Microbial fermentation in the gut influences the development and regulation of the immune system. The gut microbiota helps educate and balance immune responses, preventing inappropriate reactions and enhancing defence against pathogens.
The gut microbiota contributes to the production of certain vitamins (such as B vitamins and vitamin K) and metabolites that impact health. For example, microbial fermentation of certain fibres produces butyrate, an SCFA that supports gut barrier function and has anti-inflammatory effects. Imbalances in the gut microbiota, known as dysbiosis, can lead to disrupted microbial fermentation processes and contribute to digestive disorders, such as irritable bowel syndrome (IBS). Restoring microbial balance through dietary changes and probiotics can help alleviate symptoms.
35. Fermentation in the Oral Cavity
Microbial fermentation also occurs in the oral cavity, where bacteria (Streptococcus, Actinomyces, Treponema, Staphylococcus, Lactobacillus, Selenomonas, etc.) metabolize sugars and produce acids. This process can contribute to dental health issues, such as tooth decay, if not properly managed through oral hygiene practices.
36. Microbial Fermentation in Muscles
Muscles can also experience microbial fermentation, particularly during strenuous exercise when oxygen supply becomes limited. This anaerobic environment prompts muscle cells to undergo fermentation to produce energy in the form of lactic acid. While lactic acid can cause temporary muscle fatigue and soreness, it is essential to the body’s energy production during intense physical activities.

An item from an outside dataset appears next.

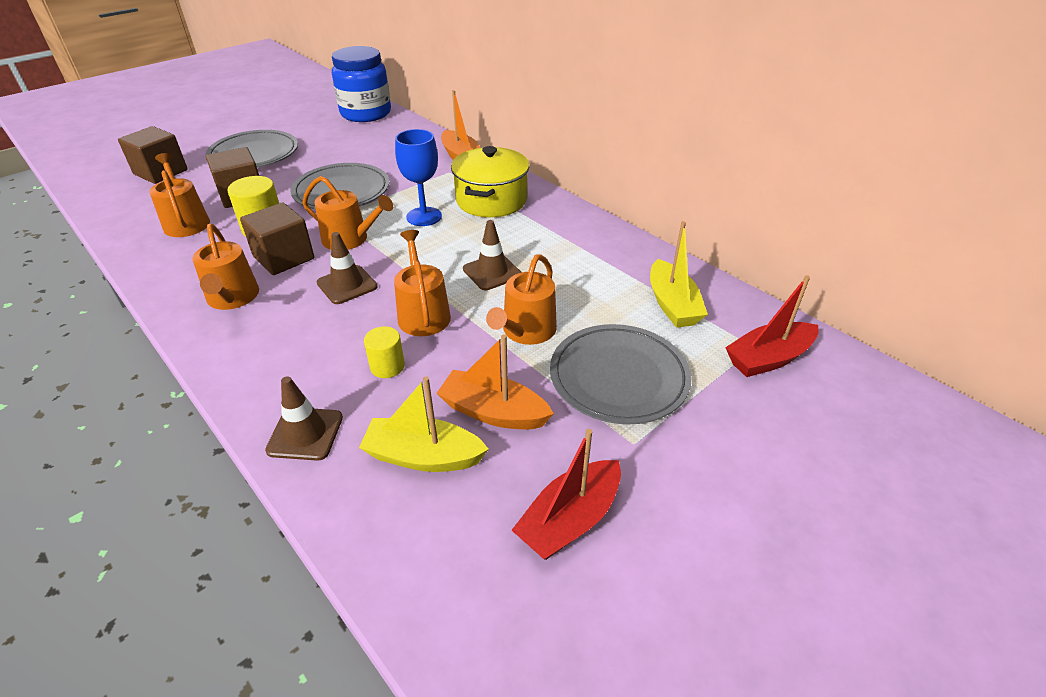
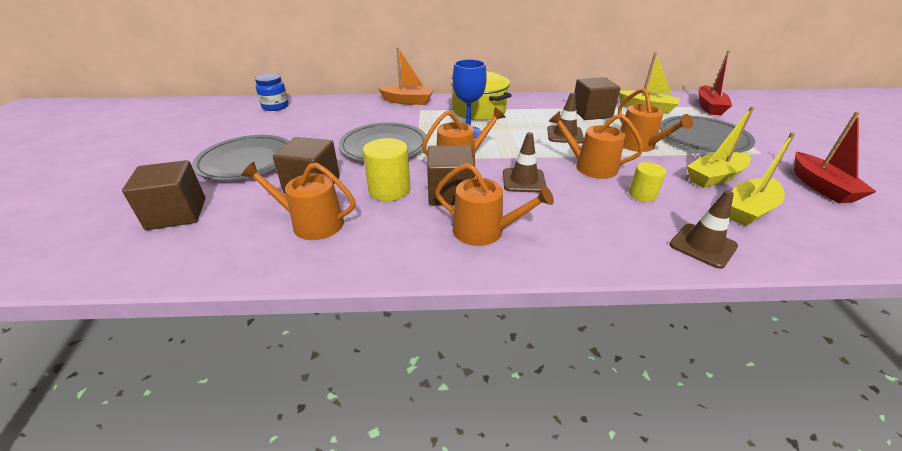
camera: 50 degrees left, 5 degrees down
blue jar [332,46,391,122] -> blue jar [255,74,289,111], size x0.55
orange boat [437,334,554,429] -> yellow boat [687,106,754,188]
none -> brown cube [574,77,620,120]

Fermentation has played a significant role throughout human history, facilitating the production of a wide array of food and beverage items. Its definitions span from informal to scientific, including preservation techniques, the creation of alcoholic beverages, and energy-releasing metabolic processes. Microbial fermentation is a process that holds a multitude of benefits across various industries and influences multiple aspects of our daily lives. From the tangy flavour of yogurt to the energy surge during intense workouts, from the enriching aroma of bread to the sustainable production of biofuels, microbial fermentation shapes our foods, fuels, and even our health. Whether in the bustling ecosystem of the gut, the controlled environments of industrial processes, or the intricate interactions within our muscles, microorganisms wield their transformative power to create, preserve, and improve. As we continue to explore and harness the potential of microbial fermentation, we uncover innovative solutions for waste management, sustainable agriculture, and bio-based industries. This microscopic network of transformation not only connects science, industry, and culinary arts but also reminds us of the intricate connections between human life and the unseen microbial world that quietly works wonders all around us.